In Scotland have been found necklaces of nerites and limpets; at Aurignac, eighteen little plaques of cockle shell pierced with holes in the centre. At Laugerie-Basse, a man overtaken by a landslip had been crushed by the stones which had fallen upon him; time has destroyed his clothes, but the shells with which he had decked himself are still preserved.[21] He had worn four on his forehead, two on each shoulder, four on each knee, and two on each foot. All idea of these shells having formed a necklace must be abandoned; they were all notched, and had been used either to adorn or fasten the clothes.
The most interesting discoveries, however, were those made in the caves of Baoussé-Roussé, of which we have so often spoken. M. Rivière picked up the skeletons of two children, some thousand shells (Nassa neritea) artificially pierced, which had been used to deck their garments: Near an adult were other shells forming a necklace, a bracelet, an amulet, and a garter worn on the left leg; whilst on the head was a regular résille or net, not unlike that of the Spanish national costume, which net was made of small nerita shells and kept in place by bone pins.
We must also mention amongst favorite ornaments beads made of jet and of very fine ochreous clay dried in the sun, of calcareous crystalline rock, and of grayish schist, and in other places of beads of amber or of hyaline quartz, the brightness of which attracted the attention.

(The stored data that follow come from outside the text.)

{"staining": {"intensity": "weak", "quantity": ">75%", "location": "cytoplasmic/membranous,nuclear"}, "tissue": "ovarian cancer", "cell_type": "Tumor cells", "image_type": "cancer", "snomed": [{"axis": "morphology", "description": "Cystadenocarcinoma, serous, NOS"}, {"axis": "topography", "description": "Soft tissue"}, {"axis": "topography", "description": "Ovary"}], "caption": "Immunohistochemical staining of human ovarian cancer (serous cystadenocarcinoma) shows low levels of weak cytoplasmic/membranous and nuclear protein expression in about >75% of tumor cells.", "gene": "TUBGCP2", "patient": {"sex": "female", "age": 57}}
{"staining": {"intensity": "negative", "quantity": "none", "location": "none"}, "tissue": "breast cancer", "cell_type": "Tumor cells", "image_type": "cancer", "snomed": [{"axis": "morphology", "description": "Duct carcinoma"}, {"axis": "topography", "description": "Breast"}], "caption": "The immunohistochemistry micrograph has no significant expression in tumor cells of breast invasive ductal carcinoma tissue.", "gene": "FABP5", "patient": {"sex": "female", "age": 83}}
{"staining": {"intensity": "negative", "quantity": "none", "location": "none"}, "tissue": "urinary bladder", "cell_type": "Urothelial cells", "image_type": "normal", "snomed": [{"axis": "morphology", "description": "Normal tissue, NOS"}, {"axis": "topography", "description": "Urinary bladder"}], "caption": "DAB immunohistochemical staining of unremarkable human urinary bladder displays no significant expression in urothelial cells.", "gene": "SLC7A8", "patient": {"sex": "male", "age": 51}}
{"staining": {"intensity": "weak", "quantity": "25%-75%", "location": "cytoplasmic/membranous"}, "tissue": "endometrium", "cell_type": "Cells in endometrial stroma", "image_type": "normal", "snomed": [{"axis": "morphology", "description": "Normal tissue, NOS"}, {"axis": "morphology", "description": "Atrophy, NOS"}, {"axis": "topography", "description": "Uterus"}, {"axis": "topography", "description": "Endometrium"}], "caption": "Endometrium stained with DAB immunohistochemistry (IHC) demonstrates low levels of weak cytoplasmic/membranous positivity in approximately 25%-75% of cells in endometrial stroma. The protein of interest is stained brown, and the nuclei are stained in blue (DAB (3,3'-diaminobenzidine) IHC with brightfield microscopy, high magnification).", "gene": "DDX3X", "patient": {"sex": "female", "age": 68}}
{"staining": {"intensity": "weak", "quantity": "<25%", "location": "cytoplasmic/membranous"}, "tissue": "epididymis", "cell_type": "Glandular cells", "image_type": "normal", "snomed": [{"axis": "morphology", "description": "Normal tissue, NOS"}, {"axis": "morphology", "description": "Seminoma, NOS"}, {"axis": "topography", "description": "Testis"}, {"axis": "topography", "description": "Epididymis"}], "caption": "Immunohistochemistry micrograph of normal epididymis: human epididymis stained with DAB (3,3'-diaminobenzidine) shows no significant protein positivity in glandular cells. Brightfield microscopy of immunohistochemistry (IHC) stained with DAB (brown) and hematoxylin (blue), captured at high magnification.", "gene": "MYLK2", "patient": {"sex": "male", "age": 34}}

At the station of Menieux (Charente) with flints of a type to which it is usual to give the names of Moustérien or Solutréen, excavations have yielded numerous carefully polished balls of calx, varying in diameter from one to two inches. If there had been any doubts as to their use, those doubts would have been removed by the discovery at Laugerie-Basse of a fragment of the shoulder-blade of a reindeer on which was engraved the figure of a woman wearing round her neck a necklace of clumsy round balls. Other yet stranger ornaments have been found, for which what we have said about the cannibalism of early man should have prepared the reader. Our ancestors of the Stone age adorned themselves with necklaces of human teeth, and two skeletons have been dug out wearing round their necks this token of their victories. M. de Baye possesses in his collection some round pieces of skull pierced with holes ([Fig. 28]), and at the meeting of the American Association in 1886, at Ann Arbor (Michigan) were presented some ornaments made of human bones from a mound in Ohio.
In taking from the gangue in which it was imbedded a skull from the megalithic monument of Vauréal, Pruner Bey noticed a fragment of a human shoulder blade pierced with an incision in which was fixed a little rounded piece of bone. This style of ornament seems to have remained in use for many centuries, for M. Nicaise has lately discovered at Moulin d’Oyes (Marne) a necklace made of calx balls, shells, and pendants cut out of the scales of unio shells. On this necklace hung a round piece of human cranium, and in the Gallic cemetery at Varille, the exterior lamina of a human lumbar vertebra was fastened to a necklace made of coral beads.